I plead the fifth or something! I have no idea what you could be talking about or implying and I am shocked and appalled at the suggestion! (OK that was for the FBI)_Very funny actually to thing of YOU writing a "in the know" drug commercial. Perhaps next they should get to write one about .... ummm trying to think of things you wouldn't know about and drawing a blank......"deep space and why we should all go there!"

4:15 PM  
Anonymous Agent Stuart of the FBI said...

the person whose alias is "AJ" is known to us and we are tracking the suspicious movements of this person. They have been observed in various "narcotic dens" with many other sparrows.... I mean hawks.

This person is known to be extremely dangerous and we will provide extra protection for randomness.

4:41 PM  
Blogger Adele Richards said...

Dear "I hope you can guess"

Nice try, Prince William, but I wish you'd just leave me alone. I'm already married for Pete's sake! (and also, Dave's)

8:24 PM  
Blogger Adele Richards said...

Dear "I hope you can guess"

Apparently you aren't Prince William...he always leaves his comments as Mr Pants.

I have some ideas of who you could be, but I need more clues...or just email me. I am most intrigued, and that is when I am at my most dangerous.

Spill the beans, mate.

Love, Adele

p.s great to have you on-board Agent Stuart

8:26 PM  
Anonymous Krista said...

once again the dictionary has come out so that everyone can understand what adele is Really trying to say.

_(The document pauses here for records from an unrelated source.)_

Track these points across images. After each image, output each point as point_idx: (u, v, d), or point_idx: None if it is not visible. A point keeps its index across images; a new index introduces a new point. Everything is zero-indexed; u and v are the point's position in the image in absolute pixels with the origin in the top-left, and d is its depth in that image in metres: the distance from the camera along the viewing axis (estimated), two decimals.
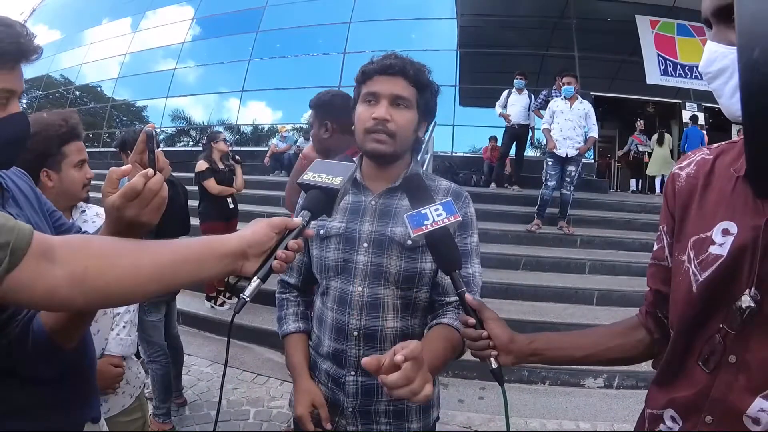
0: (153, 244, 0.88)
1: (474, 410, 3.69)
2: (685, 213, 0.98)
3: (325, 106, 2.41)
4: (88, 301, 0.82)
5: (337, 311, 1.45)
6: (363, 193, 1.48)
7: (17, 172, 1.30)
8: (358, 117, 1.42)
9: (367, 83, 1.41)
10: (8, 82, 1.00)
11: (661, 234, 1.06)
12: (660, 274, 1.07)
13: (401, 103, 1.38)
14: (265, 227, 0.96)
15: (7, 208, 1.13)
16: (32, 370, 1.09)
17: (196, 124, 15.16)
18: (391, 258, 1.39)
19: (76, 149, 1.80)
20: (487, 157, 10.13)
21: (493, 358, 1.09)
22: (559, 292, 5.08)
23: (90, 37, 17.55)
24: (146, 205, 0.88)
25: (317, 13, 13.75)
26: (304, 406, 1.43)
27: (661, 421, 1.00)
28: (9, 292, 0.73)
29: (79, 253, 0.80)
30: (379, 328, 1.42)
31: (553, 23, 12.57)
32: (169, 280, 0.86)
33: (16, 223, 0.75)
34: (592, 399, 3.86)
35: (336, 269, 1.44)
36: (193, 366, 4.27)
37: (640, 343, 1.10)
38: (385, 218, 1.43)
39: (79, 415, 1.30)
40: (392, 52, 1.43)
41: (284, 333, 1.57)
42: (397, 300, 1.41)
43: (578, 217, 6.86)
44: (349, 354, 1.43)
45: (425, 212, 1.13)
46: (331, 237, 1.45)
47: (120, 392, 1.91)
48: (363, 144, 1.41)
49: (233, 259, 0.91)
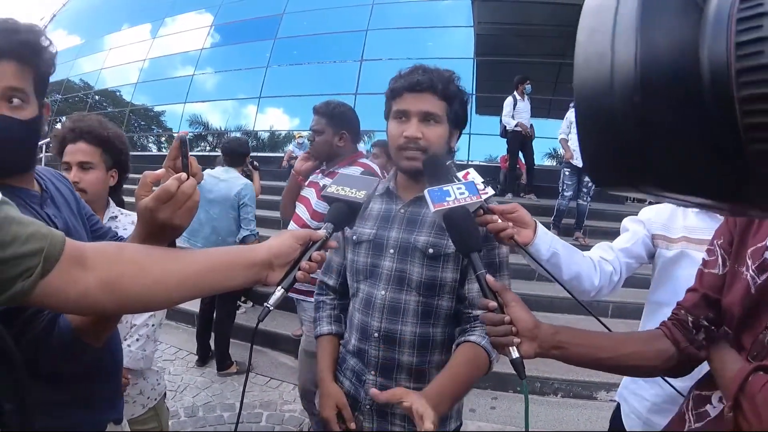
0: (183, 253, 0.91)
1: (486, 419, 3.67)
2: (746, 229, 1.04)
3: (342, 117, 2.58)
4: (118, 306, 0.84)
5: (362, 312, 1.51)
6: (394, 202, 1.53)
7: (57, 175, 1.34)
8: (390, 134, 1.46)
9: (397, 100, 1.44)
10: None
11: (715, 247, 1.11)
12: (711, 281, 1.10)
13: (431, 118, 1.41)
14: (290, 239, 0.99)
15: (45, 209, 1.16)
16: (55, 367, 1.11)
17: (214, 129, 15.29)
18: (414, 265, 1.44)
19: (67, 152, 1.83)
20: (505, 167, 10.05)
21: (515, 346, 1.03)
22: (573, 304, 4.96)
23: (110, 43, 17.78)
24: (179, 207, 0.89)
25: (334, 21, 13.82)
26: (329, 408, 1.49)
27: (708, 402, 1.04)
28: (42, 297, 0.75)
29: (110, 259, 0.82)
30: (399, 332, 1.45)
31: (569, 32, 12.43)
32: (197, 288, 0.89)
33: (49, 230, 0.77)
34: (604, 412, 3.81)
35: (365, 273, 1.51)
36: (208, 368, 4.31)
37: (661, 354, 1.09)
38: (412, 226, 1.47)
39: (102, 416, 1.32)
40: (419, 65, 1.46)
41: (317, 334, 1.65)
42: (419, 306, 1.44)
43: (594, 228, 6.80)
44: (370, 354, 1.49)
45: (447, 189, 1.14)
46: (363, 242, 1.52)
47: (131, 401, 1.94)
48: (397, 161, 1.46)
49: (259, 269, 0.95)
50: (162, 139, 16.69)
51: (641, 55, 0.41)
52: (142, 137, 16.92)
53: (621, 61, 0.43)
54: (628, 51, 0.42)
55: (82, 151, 1.83)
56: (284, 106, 14.62)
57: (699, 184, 0.44)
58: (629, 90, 0.42)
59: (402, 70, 1.47)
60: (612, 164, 0.47)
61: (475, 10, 12.98)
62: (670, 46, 0.41)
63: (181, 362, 4.46)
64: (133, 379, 1.97)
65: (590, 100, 0.46)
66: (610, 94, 0.43)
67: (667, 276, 1.56)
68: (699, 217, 1.54)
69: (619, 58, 0.43)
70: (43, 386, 1.11)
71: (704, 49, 0.40)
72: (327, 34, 13.92)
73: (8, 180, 1.10)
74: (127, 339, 1.95)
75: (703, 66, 0.40)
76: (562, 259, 1.36)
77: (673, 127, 0.42)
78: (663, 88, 0.41)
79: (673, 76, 0.41)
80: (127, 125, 16.23)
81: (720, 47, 0.39)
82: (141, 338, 2.00)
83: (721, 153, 0.41)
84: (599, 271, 1.50)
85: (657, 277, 1.62)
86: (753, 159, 0.40)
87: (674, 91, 0.41)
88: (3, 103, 1.02)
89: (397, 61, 12.52)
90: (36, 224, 0.76)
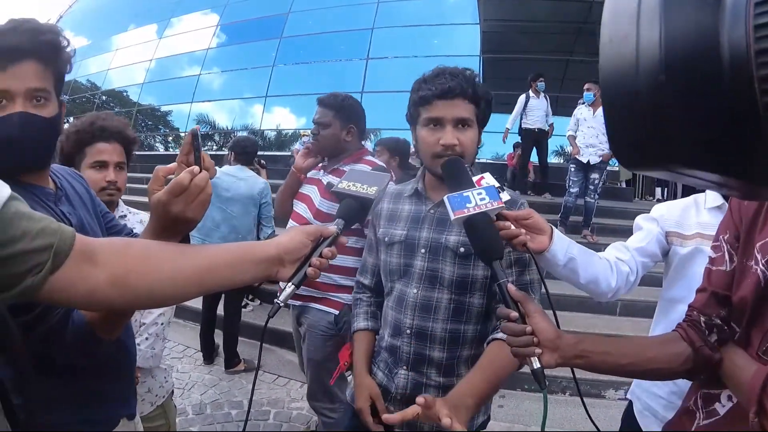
0: (192, 248, 0.91)
1: (493, 418, 3.64)
2: (752, 223, 1.03)
3: (351, 110, 2.46)
4: (127, 302, 0.84)
5: (395, 310, 1.56)
6: (423, 203, 1.56)
7: (72, 173, 1.35)
8: (423, 140, 1.46)
9: (427, 107, 1.44)
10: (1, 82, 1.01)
11: (721, 243, 1.10)
12: (720, 278, 1.09)
13: (465, 123, 1.43)
14: (300, 235, 0.99)
15: (60, 206, 1.17)
16: (69, 361, 1.11)
17: (221, 128, 15.34)
18: (446, 264, 1.47)
19: (98, 150, 1.82)
20: (512, 164, 9.98)
21: (536, 357, 1.02)
22: (582, 302, 5.00)
23: (116, 44, 17.87)
24: (192, 200, 0.90)
25: (340, 20, 13.85)
26: (363, 399, 1.56)
27: (717, 400, 1.05)
28: (51, 292, 0.75)
29: (120, 255, 0.82)
30: (430, 329, 1.49)
31: (576, 28, 12.46)
32: (207, 284, 0.89)
33: (59, 225, 0.77)
34: (612, 411, 3.78)
35: (399, 273, 1.55)
36: (216, 366, 4.32)
37: (679, 356, 1.08)
38: (441, 226, 1.50)
39: (115, 411, 1.33)
40: (443, 68, 1.46)
41: (353, 330, 1.70)
42: (450, 304, 1.48)
43: (602, 226, 6.77)
44: (402, 350, 1.53)
45: (467, 195, 1.13)
46: (395, 244, 1.55)
47: (140, 399, 1.93)
48: (433, 167, 1.46)
49: (270, 264, 0.94)
50: (169, 139, 16.76)
51: (665, 36, 0.42)
52: (149, 137, 16.99)
53: (646, 42, 0.43)
54: (653, 32, 0.43)
55: (118, 152, 1.86)
56: (290, 105, 14.69)
57: (720, 161, 0.45)
58: (654, 70, 0.43)
59: (426, 75, 1.47)
60: (637, 143, 0.48)
61: (481, 7, 12.97)
62: (692, 27, 0.42)
63: (189, 360, 4.47)
64: (142, 377, 1.98)
65: (616, 79, 0.47)
66: (636, 73, 0.44)
67: (682, 273, 1.55)
68: (712, 213, 1.52)
69: (643, 40, 0.44)
70: (56, 380, 1.12)
71: (724, 31, 0.41)
72: (333, 32, 13.95)
73: (24, 177, 1.11)
74: (137, 338, 1.95)
75: (723, 47, 0.41)
76: (579, 264, 1.36)
77: (695, 106, 0.43)
78: (685, 69, 0.42)
79: (694, 57, 0.42)
80: (135, 125, 16.30)
81: (739, 29, 0.40)
82: (150, 337, 2.02)
83: (740, 132, 0.42)
84: (616, 273, 1.50)
85: (671, 274, 1.61)
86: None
87: (696, 71, 0.42)
88: (27, 102, 1.04)
89: (403, 59, 12.53)
90: (46, 219, 0.76)
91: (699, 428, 1.08)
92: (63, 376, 1.12)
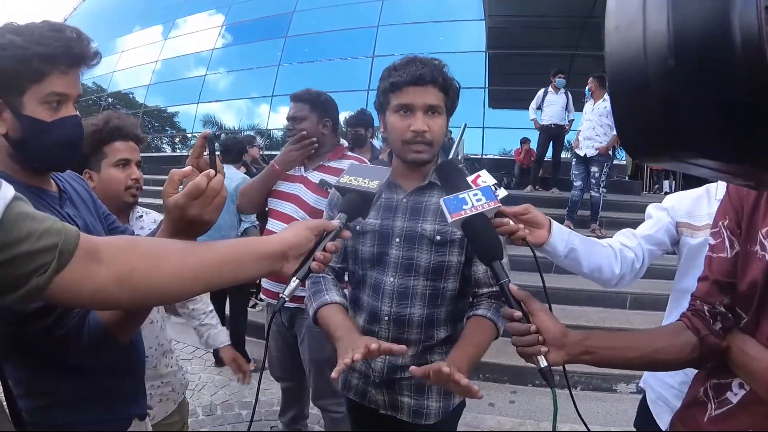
0: (196, 245, 0.91)
1: (504, 414, 3.65)
2: (754, 209, 1.02)
3: (326, 104, 2.49)
4: (133, 300, 0.84)
5: (372, 297, 1.58)
6: (395, 191, 1.56)
7: (73, 176, 1.36)
8: (393, 127, 1.47)
9: (398, 93, 1.45)
10: (59, 86, 1.05)
11: (720, 229, 1.09)
12: (721, 265, 1.08)
13: (435, 111, 1.45)
14: (304, 230, 0.99)
15: (65, 209, 1.18)
16: (84, 362, 1.13)
17: (228, 129, 15.37)
18: (422, 252, 1.49)
19: (117, 149, 1.78)
20: (519, 159, 9.93)
21: (542, 355, 1.02)
22: (591, 296, 4.99)
23: (121, 45, 17.87)
24: (208, 203, 0.93)
25: (345, 18, 13.82)
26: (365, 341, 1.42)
27: (729, 389, 1.04)
28: (57, 292, 0.74)
29: (125, 253, 0.81)
30: (407, 315, 1.53)
31: (582, 22, 12.38)
32: (212, 280, 0.89)
33: (63, 225, 0.77)
34: (624, 405, 3.77)
35: (372, 261, 1.56)
36: (226, 367, 4.27)
37: (687, 345, 1.08)
38: (416, 215, 1.51)
39: (126, 411, 1.33)
40: (414, 57, 1.49)
41: (328, 301, 1.55)
42: (426, 290, 1.53)
43: (610, 220, 6.73)
44: (380, 335, 1.54)
45: (463, 197, 1.14)
46: (367, 232, 1.56)
47: (165, 399, 1.94)
48: (403, 154, 1.49)
49: (274, 260, 0.94)
50: (176, 140, 16.81)
51: (673, 20, 0.41)
52: (156, 138, 17.05)
53: (653, 27, 0.43)
54: (660, 17, 0.42)
55: (136, 150, 1.88)
56: None
57: (733, 149, 0.44)
58: (663, 56, 0.42)
59: (395, 63, 1.50)
60: (645, 131, 0.47)
61: (486, 3, 12.92)
62: (701, 11, 0.41)
63: (199, 361, 4.49)
64: (165, 377, 1.95)
65: (623, 66, 0.46)
66: (644, 60, 0.43)
67: (694, 263, 1.54)
68: None
69: (651, 24, 0.43)
70: (68, 381, 1.13)
71: (735, 13, 0.40)
72: (338, 30, 13.92)
73: (28, 180, 1.12)
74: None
75: (734, 30, 0.40)
76: (581, 254, 1.38)
77: (706, 93, 0.42)
78: (696, 53, 0.41)
79: (705, 41, 0.41)
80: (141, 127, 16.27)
81: (750, 11, 0.39)
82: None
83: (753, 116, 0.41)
84: (620, 260, 1.50)
85: (683, 265, 1.60)
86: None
87: (706, 55, 0.41)
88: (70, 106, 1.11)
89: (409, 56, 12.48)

DEF: Damp Squibs: gross mildewing sink wash cloths that have been left out wet for one to many days; an asian delicacy (sea creature that's a cousin to squid) served with purple cabbage and lots of fish sauce (thus the damp part).

2:40 PM  
Anonymous jason said...

i'm not sure how true to form they are but the films Snatch and Lock Stock and 2 Smoking Barrels seem like great repesentations of British drug/crime/car-accident culture...

2:44 PM  
Blogger Laura said...

Hello pickle,

If the commercial folk question your er... commercial and say it's not up to the minute drug speak. Then just tell them that as soon as some new lingo comes out it changes the following day and also it's colloquial so you could be appeallng to northern 14year olds and no one else! I love the drink driving idea very stark. You're a clever lady indeed.
Snogs
L
x

6:22 PM  
Anonymous HRH Prince William said...

One is totally shocked and appalled at the suggestion that I, HRH Prince William Arthur Philip Louis, am actually Mr Pants. I have no connection with the said gentleman and I wish you to print a retraction.

9:31 AM  
Anonymous Mr Pants said...

I, Mr P Pants, am flabbergasted at the claim that la-de-dah, Prince William is actually Mr Pants. Now, I intend to sue the pants off you.